The other issue I always run into is to make sure it remains consistent. You always get excited, you start something new, and it’s just making sure it’s built in to be there now indefinitely. It needs to become part of the workflow and ingrained. Always working on that whenever you develop something new and not just kind of continuing to do it every day. To remind people to give the option to the patient as they come to the department. Just reminding them.


Eric: Definitely, and that is a nice Segway into my last question, I’ll get you out of here on this: What’s kind of the objective, or the goal with readers, physicians, or nurses, after they see your research, to take away with this decision aid.

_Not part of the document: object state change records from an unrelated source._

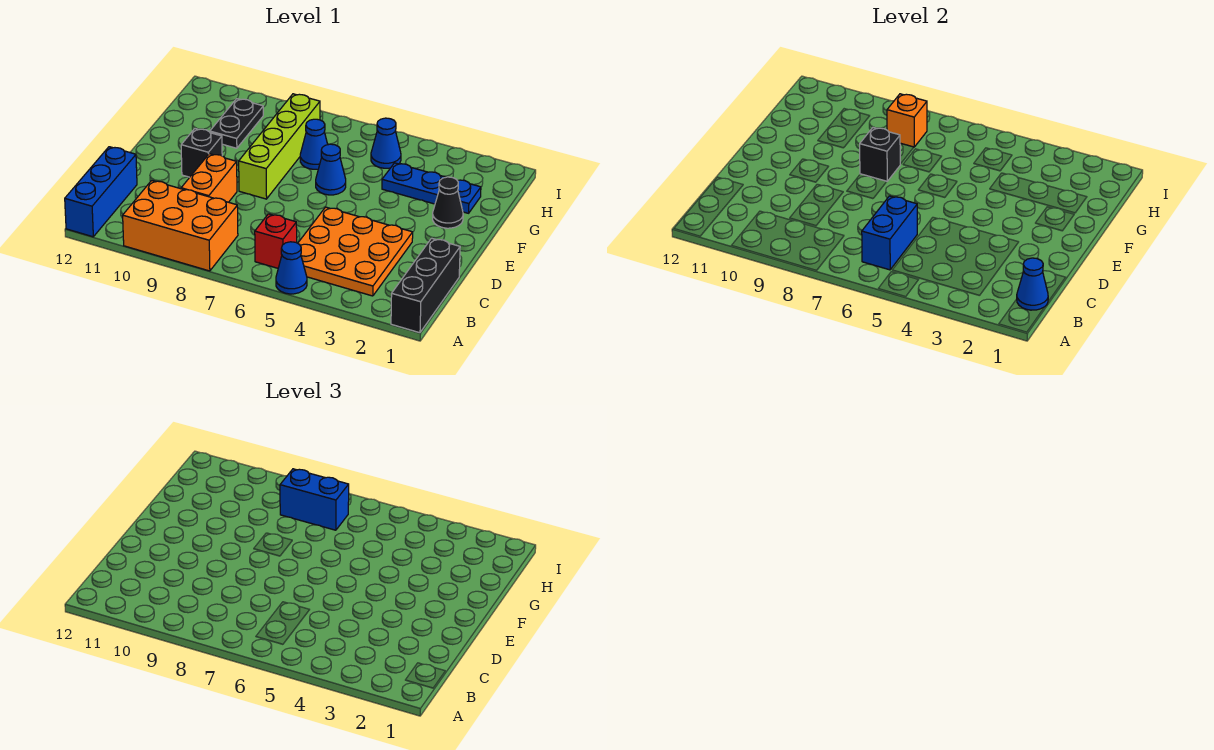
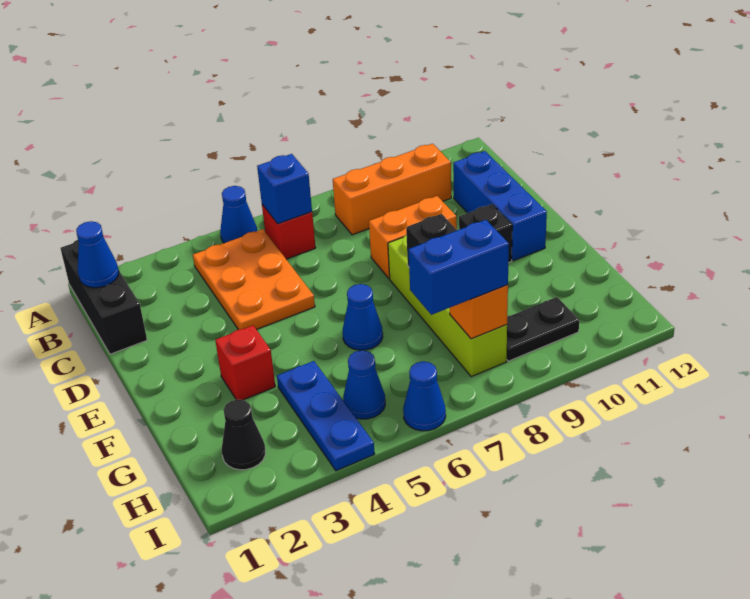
orange 2x3 brick [123,180,238,271] -> orange 1x3 brick [333,144,451,235]
blue 1x3 brick [65,147,137,237] -> blue 1x3 brick moved to [453,151,547,261]
orange 3x3 plate [298,207,413,296] -> orange 2x3 plate [193,229,315,330]
blue 1x2 brick [862,196,917,270] -> blue 1x1 brick [257,154,312,224]
orange 1x2 brick [181,154,237,202] -> orange 1x2 brick turned to [369,196,457,279]
black 1x1 cone [433,177,463,228] -> black 1x1 cone moved to [222,399,266,470]
none -> red 1x1 brick [215,325,275,400]
blue 1x3 plate [382,163,481,213] -> blue 1x3 plate turned to [277,361,375,471]
blue 1x1 cone [300,119,328,169] -> blue 1x1 cone moved to [403,361,446,431]
black 1x2 plate [210,99,263,148] -> black 1x2 plate turned to [507,297,579,361]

Melissa: I think the most eye-opening thing to us was that patient sedation preference is variable. I had no idea. I’d been doing this for 10 years without ever asking a patient their preference. So, the thing I would want providers or readers to take from this is that there are things that patients may have a preference for that is not consistent with what you might want, and I might be the person that says I want to be sedated for these procedures, but that’s me reflecting what my values are, my preferences are. So, it’s really eye-opening to simply ask patients what their preference is because you’ll be amazed at what you find. Like I said, we went down from the majority of patients always being sedated to less than half. We cut that in half so it’s amazing what preferences might not be what you think.

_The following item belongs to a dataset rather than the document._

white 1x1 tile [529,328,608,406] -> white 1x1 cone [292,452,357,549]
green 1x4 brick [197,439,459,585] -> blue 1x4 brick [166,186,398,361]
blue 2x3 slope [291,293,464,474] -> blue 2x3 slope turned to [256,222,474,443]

The second thing is the impact on departmental flow. I think for us to see recovery room times – we have a huge bottleneck in our recovery room, with patients just recovery after sedation. This can take up to 90 minutes to just wear off the effects of sedation. What we saw by simply asking patients their preferences, they’re less likely to choose that higher level of sedation and as a result they recover for less amount of time. And we are now seeing recovery times less than a half an hour compared to 90 minutes.


Eric: Wow.


Melissa: That was incredible for our department flow and turnover and the satisfaction of the nurses in the recovery room saying how it easy it was to do discharge planning and discussion because patients aren’t heavily sedated. We didn’t expect that, but that was incredible, especially as people are trying to make things as efficient and get patients in and out and onto the next thing. I think that was really neat. That’s important to share. I think about this and they’re facing bottlenecks and patient pressures to get things in and out and that this was just a natural result of this decision aid.

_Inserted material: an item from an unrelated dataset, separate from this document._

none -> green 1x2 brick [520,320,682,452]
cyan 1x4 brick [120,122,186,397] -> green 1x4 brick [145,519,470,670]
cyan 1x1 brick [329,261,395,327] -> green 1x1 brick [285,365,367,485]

Eric: That’s a staggering statistic: Down from 90 minutes to 30 minutes or less. That’s really fabulous. I really want to thank you, Melissa, for joining me to talk about this. For AVA members and journal subscribers, you can read this article on It is online and it has been published. For AVA members specifically and other subscribers to the Journal of the Association for Vascular Access, your hard copy is currently be printed and mailed, so check your mailboxes soon for those. Thanks again, Melissa, it was great to chat with you.


Melissa: Thank you again, Melissa, pleasure to be here.